One of the more heavily used controls in Lightroom’s “Develop” module is labeled “Clarity”. Here’s a nifty little illustration of its powers.
I’ll do three treatments of the same picture; needly evergreen branches against a grey sky. This is my Ricoh GX100 point-and-shoot pocket camera; there’s nothing terribly special about the picture except perhaps that I shoot in raw, which maximizes the scope for exactly this kind of post-processing.
The first shot, aside from the built-in anti-aliasing, is more or less how it came out of the camera, modulo a little cropping.
Lightroom’s Clarity control does something that appears to the eye like straightforward sharpening. I think there are some clever edge-analysis tricks going on, because the effect, in moderation, is almost always pleasing. I recall an online demo that James Duncan Davidson posted illustrating some part of Lightroom workflow, in which he recommended giving most shots a bit of Clarity boost; I seem to recall words along the lines of “as much as it’ll take.” The second version has the Clarity cranked about to the max; maybe more than this particular photograph ought to have been asked to take.

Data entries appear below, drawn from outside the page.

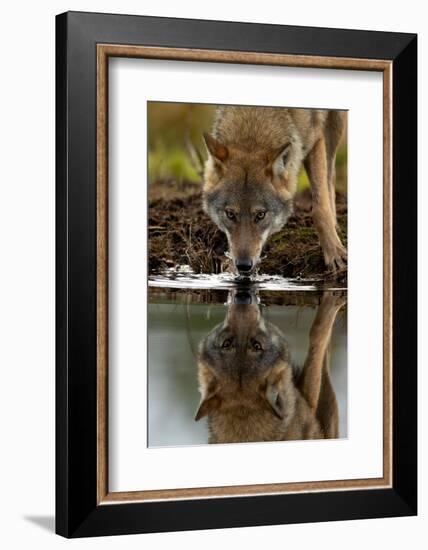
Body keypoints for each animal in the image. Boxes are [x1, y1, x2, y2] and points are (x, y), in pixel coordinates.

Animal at [194, 294, 344, 444]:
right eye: (257, 345)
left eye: (226, 344)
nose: (242, 298)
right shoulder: (310, 403)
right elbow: (317, 335)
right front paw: (334, 298)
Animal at [202, 106, 346, 276]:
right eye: (230, 214)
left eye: (260, 215)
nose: (243, 265)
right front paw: (231, 266)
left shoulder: (316, 139)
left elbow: (319, 209)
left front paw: (334, 252)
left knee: (330, 175)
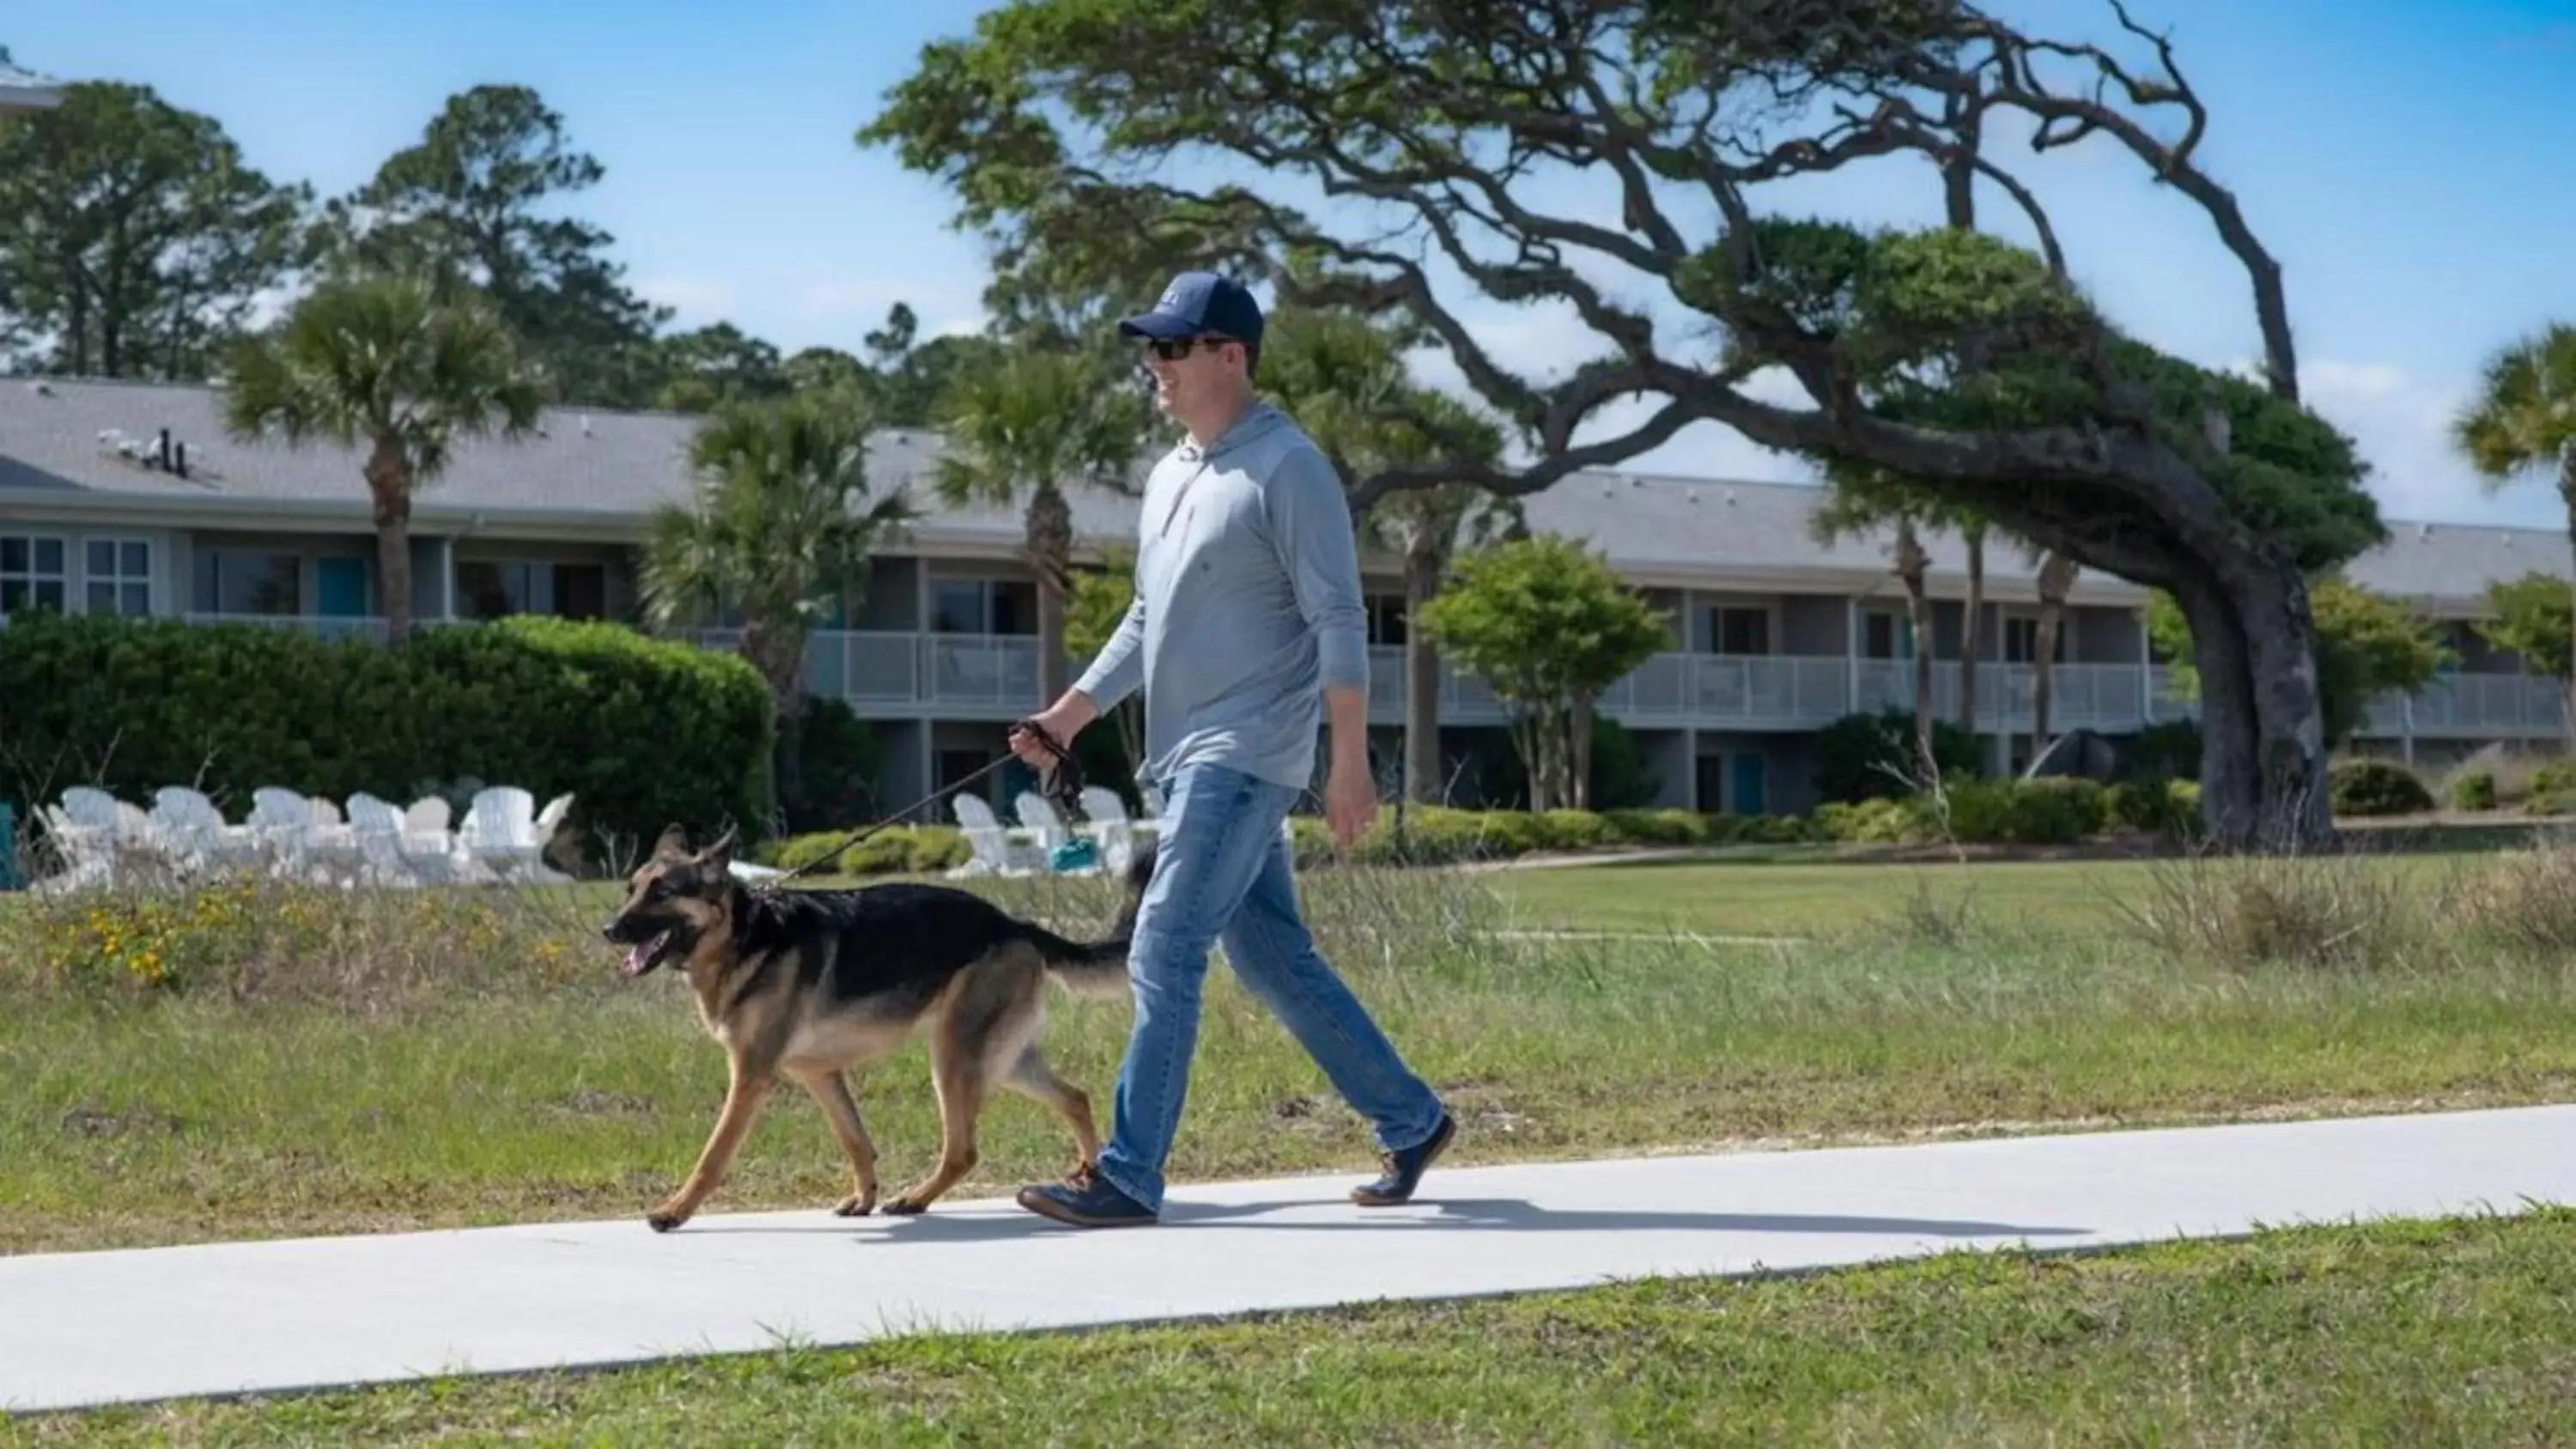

Everyone knows that more sharpness is always a good thing, right? So why, you ask, does the Clarity control present as a slider that you can crank down as well as up?
It turns out that cranking down produces an effect that is paradoxically pleasing on quite a few photos. I find it works well, in particular, for photos of trees.
For this to succeed, it seems that the picture has to be in pretty good focus to start with. When I’ve done it with pictures here I’ve tried to make a point of mentioning it, because the effect is seductive but at some level unnatural.
The third version has the Clarity cranked about as far down as you can go. See what I mean?
And remember: use the awesome power of post-processing only for good, not evil.